Subdivisão dos modos.
Locke distingue duas
classes de modos, simples e compostos ou mistos.
Nos primeiros a idéia
simples combina-se consigo mesma, como a idéia de número, que resulta da
combinação das idéias de unidades; ou a de espaço, proveniente da combinação
das idéias de partes homogêneas. A idéia do Infinito é um modo simples,
resultante da repetição ilimitada da unidade homogênea de número, duração e
espaço. Também a idéia de Poder é um modo simples, formado pela repetida
experiência de modificações comprovadas nas coisas sensíveis e no próprio homem
por um determinado agente. Os modos compostos, ou mistos, derivam da combinação
de várias idéias simples diferentes, heterogêneas. Exemplos: a idéia de beleza,
que consiste em uma certa composição de várias idéias de cor e forma que produz
gozo no espectador.
Substância
Locke define Substâncias
segundo diz a própria palavra, coisas que subsistem por si; seria o caso da
idéia de homem entre outras. A Substância não é mais que o conjunto de idéias
simples, que a experiência mostra sempre de forma agrupadas: o ouro é dúctil,
denso, amarelo, etc. O substrato daquilo que os sentidos nos transmitem é
incognoscível. A substância, como coisa em si, existe, mas não se pode saber o
que seja, e a única investigação possível é a pesquisa experimental das idéias
de qualidade que lhes atribuímos: conjunto de idéias simples de sensação.
Objeta-se a Locke que
tomar "substância" como um substrato que imaginamos para as coisas é
uma simplificação inaceitável. Ao contrário dos modos, subsistem por si mesmas
e são singulares ou coletivas. Substâncias singulares são aquelas combinações
de idéias simples que se supõe representam distintas coisas particulares que
subsistem por si mesmas. Assim, se a substancia se une a idéia simples de um certo
cor esbranquiçado apagado, com certos grados de peso, de dureza, de
ductibilidade e de fusibilidade, teremos a idéia do chumbo.

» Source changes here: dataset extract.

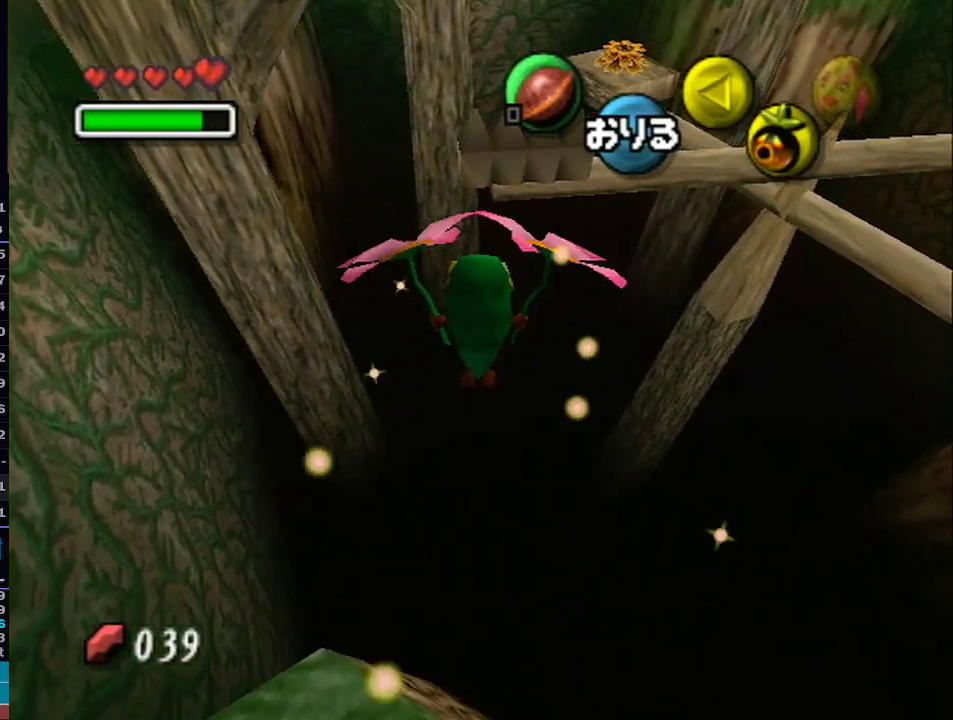
{"buttons": ["L1"], "left_stick": "up", "right_stick": "center", "events": []}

Substâncias
coletivas são aquelas combinações de idéias reunidas, como um exército de
homens, ou um rebanho de ovelhas; essas idéias coletivas de varias substancias
assim reunidas, são, elas mesmas, uma idéia única, complexa, como o é, por
exemplo, a de homem.
Alma
Analogamente a
substância, é um conjunto de idéias de reflexão.
A relação
Terceiro, a última
espécie de idéias complexas é a que Locke chama "relação", que
consiste na consideração e comparação de uma idéia com outra. Assim são as
propriedades de relações matemáticas como quadrado, triangular, etc. São
relações em termos de propriedades relacionais matemáticas como o quadrado, o
triângulo, etc.
A verdade
O conhecimento é a
"percepção das conexões de um acordo, ou desacordo e repugnância entre
nossas idéias". Este acordo ou desacordo pode ser de quatro tipos:
identidade ou diversidade, relação, coexistência ou conexão necessária,
existência real. O conhecimento humano, segundo Locke, se apóia:
1. na experiência do
mundo exterior adquirida através dos sentidos e
2. sobre aquilo do mundo
interior de fatos psíquicos obtidos através da introspecção (ou reflexão).
No primeiro caso, o
acordo ou desacordo é percebido imediatamente, por intuição; no segundo, ele é
percebido através da demonstração, mediante a mediação de uma terceira idéia,
porém cada passo na demonstração é ela mesma uma intuição, uma vez que o acordo
ou desacordo entre duas idéias comparadas será imediatamente percebido. Isto
reduz todo o processo à pura intuição estruturada em reflexão e a própria
certeza é intuitiva.
Portanto, apesar de que
o conhecimento se origina na experiência sensível e introspectiva, isto é
apenas o começo; porque muitos outros fatores têm que ser cuidados também -
fatores tais como o raciocínio, o qual habilita uma pessoa a deduzir, de
proposições empiricamente baseadas, conclusões mais gerais a respeito do mundo,
tanto físico quanto mental. Tal raciocínio pode ser indutivo (parte do
particular para as leis gerais) ou ele pode ser dedutivo (o geral rege o
particular).
O raciocínio matemático,
por exemplo, é dedutivo; e este tipo de conhecimento é somente para ser
entendido. Locke adverte que as proposições da Matemática e da Ética são
demonstráveis, porém se referem à combinação de idéias complexas geradas na
própria mente: não são garantia de qualquer coisa fora da mente. Os
conhecimentos matemático e ético envolvem relações entre idéias e não pretendem
coisas de existência real. Por isso suas proposições não são garantia de
qualquer coisa fora da mente. Assim, os conhecimentos matemáticos e éticos
podem ser firmemente estabelecidos, porque envolvem relações entre idéias e não
pretendem coisas de existência real.
A intuição, permite
discernir as relações entre afirmações (relações) que garantem a extração de
inferências. Através de tais intuições intelectuais, o conhecimento necessário
e universal é possível. Porém, a dedução permite a certeza em apenas dois
casos; quando se trata do conhecimento de coisas que realmente existem, só
existem duas certezas: nossa existência, por intuição, e a existência de Deus,
por demonstração. Quanto ao Eu, a certeza intuitiva é proveniente da reflexão
(um encadeamento de intuições), que o homem tem de sua própria existência:
certeza da existência do nosso Eu (Descartes). Locke concorda com Descartes em
que a existência do Eu está implicada em cada estado de consciência.
Quanto a Deus, se
existem seres inteligentes, deve existir uma causa inteligente. É a certeza
demonstrativa da existência de Deus por demonstração: da existência do efeito
(o mundo) se infere a existência da causa que o produziu (prova a posteriori).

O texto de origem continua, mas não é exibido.